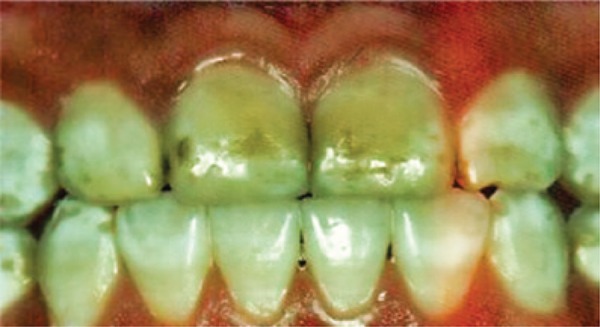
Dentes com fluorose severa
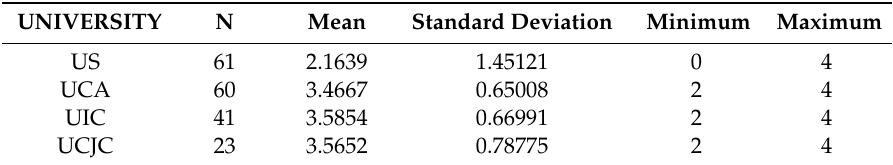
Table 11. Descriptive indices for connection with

...

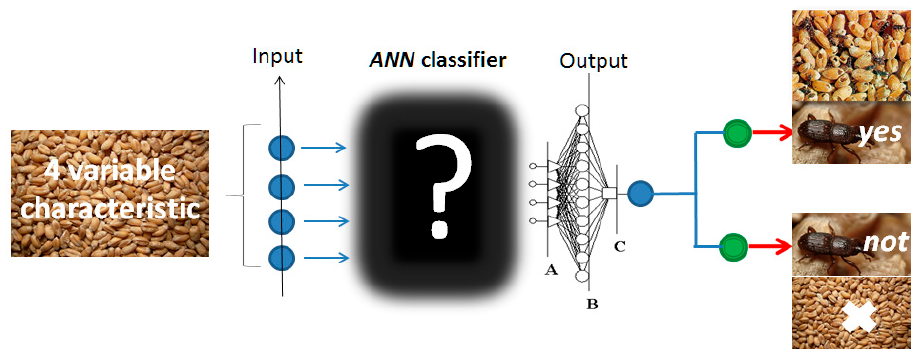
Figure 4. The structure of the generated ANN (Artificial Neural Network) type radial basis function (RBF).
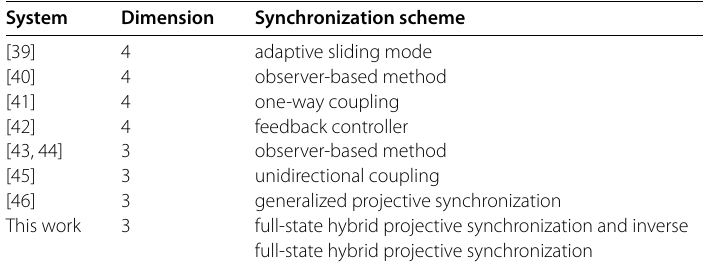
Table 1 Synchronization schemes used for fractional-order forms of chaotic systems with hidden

--

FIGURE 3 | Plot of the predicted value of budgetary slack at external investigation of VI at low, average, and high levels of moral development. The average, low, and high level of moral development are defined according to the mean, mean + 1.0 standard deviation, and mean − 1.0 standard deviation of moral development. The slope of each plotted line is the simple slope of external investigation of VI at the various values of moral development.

Problem to solve:
In the data above, take the line with "Dentes com fluorose severa", the line with "Table 11. Descriptive", and every line between, and set them down exactly without pictures.

Written response:
Dentes com fluorose severa
Table 11. Descriptive indices for connection with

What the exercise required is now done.